There is also the obvious potential for India to attract foreign direct investment in manufacturing as multinationals from Apple down seek to diversify their production away from China to hedge escalating geopolitical tensions.

In this respect, India’s big comparative advantage relative to other alternative destinations in Asia is that it will offer access to the next big domestic consumer market after China.

Meanwhile, the IMF’s base case of 6.3% growth for the next five years seems in some respects conservative if Modi can be elected for a third five-year term in the general election due to be held next April-May, as now seems likely.

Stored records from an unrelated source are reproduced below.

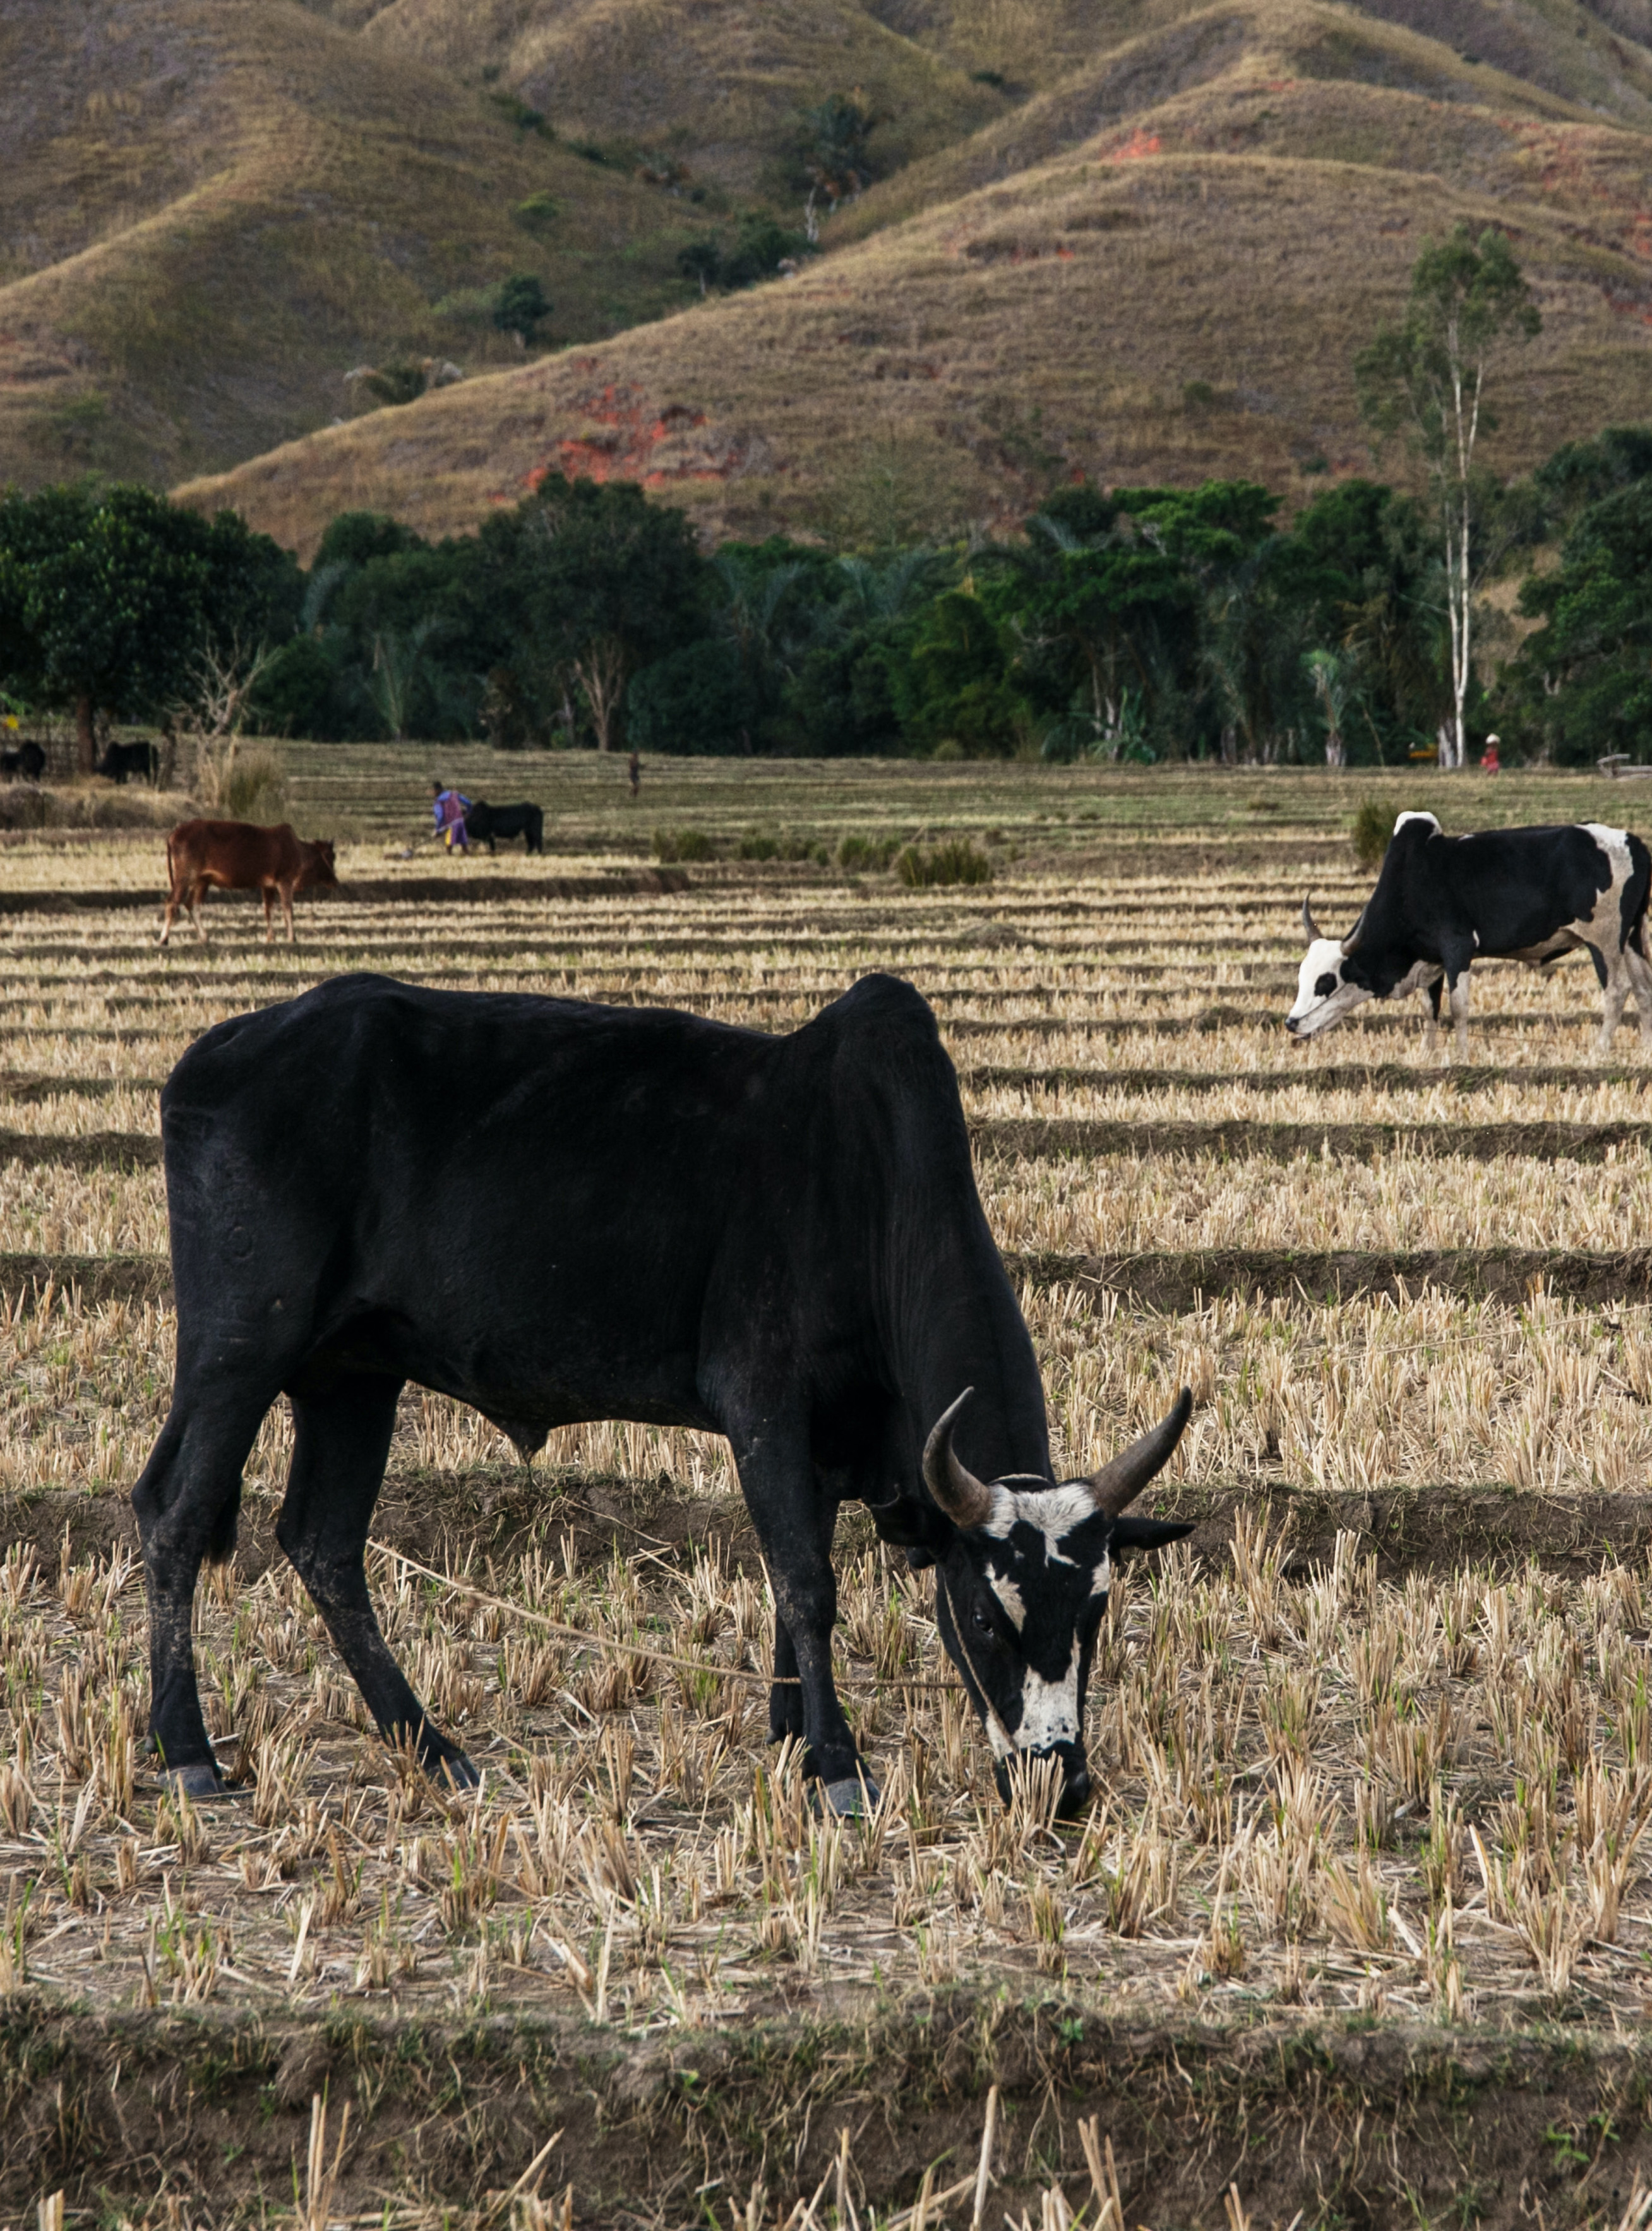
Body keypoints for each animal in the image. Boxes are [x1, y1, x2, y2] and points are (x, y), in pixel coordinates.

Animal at [128, 972, 1186, 1811]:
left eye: (1095, 1614)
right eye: (987, 1617)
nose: (1063, 1785)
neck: (867, 1179)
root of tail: (214, 1053)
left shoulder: (827, 1448)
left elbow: (788, 1589)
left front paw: (792, 1737)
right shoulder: (763, 1406)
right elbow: (808, 1584)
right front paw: (839, 1765)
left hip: (353, 1378)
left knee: (322, 1543)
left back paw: (430, 1747)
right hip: (240, 1351)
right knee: (175, 1514)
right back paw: (189, 1753)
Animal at [161, 829, 341, 950]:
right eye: (331, 855)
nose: (335, 881)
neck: (298, 851)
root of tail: (173, 835)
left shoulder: (268, 885)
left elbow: (268, 910)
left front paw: (270, 938)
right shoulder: (285, 881)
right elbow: (288, 909)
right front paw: (292, 937)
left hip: (202, 881)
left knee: (191, 904)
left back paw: (205, 938)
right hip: (185, 877)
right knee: (172, 902)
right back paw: (164, 939)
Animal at [461, 803, 544, 852]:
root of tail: (538, 809)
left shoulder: (487, 835)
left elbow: (491, 846)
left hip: (535, 830)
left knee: (538, 842)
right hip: (528, 832)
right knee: (532, 844)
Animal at [1293, 816, 1649, 1057]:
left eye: (1326, 982)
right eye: (1301, 977)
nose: (1291, 1023)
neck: (1412, 884)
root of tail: (1634, 842)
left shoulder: (1458, 949)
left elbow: (1458, 1006)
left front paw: (1461, 1056)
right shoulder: (1432, 961)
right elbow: (1430, 1008)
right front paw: (1427, 1053)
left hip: (1604, 940)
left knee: (1617, 989)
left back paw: (1599, 1050)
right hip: (1632, 938)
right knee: (1643, 988)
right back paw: (1645, 1049)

On that point, Arvind Panagariya, a former vice-chairman of the Indian government think-tank National Institution for Transforming India (NITI Aayog), in a book published last year to highlight Modi’s achievements in his first two terms in power (see book “Modi@20 Dreams Meet Delivery”, Rupa Publications, 14 April 2022), forecast 8% annual real GDP growth in the post-Covid era based on “mutually reinforcing reforms of labour laws, bankruptcy system, corporate profit tax and indirect taxes, complemented by rapid expansion of infrastructure and digitization”.

The above projection seems not so far-fetched, with the big risk political continuity.

The result is that India’s growth potential remains hard to exaggerate, most particularly relative to other countries.

This is why, if the recent positive trends are maintained, India can account for a significant percentage of global growth in the next 10 to 20 years.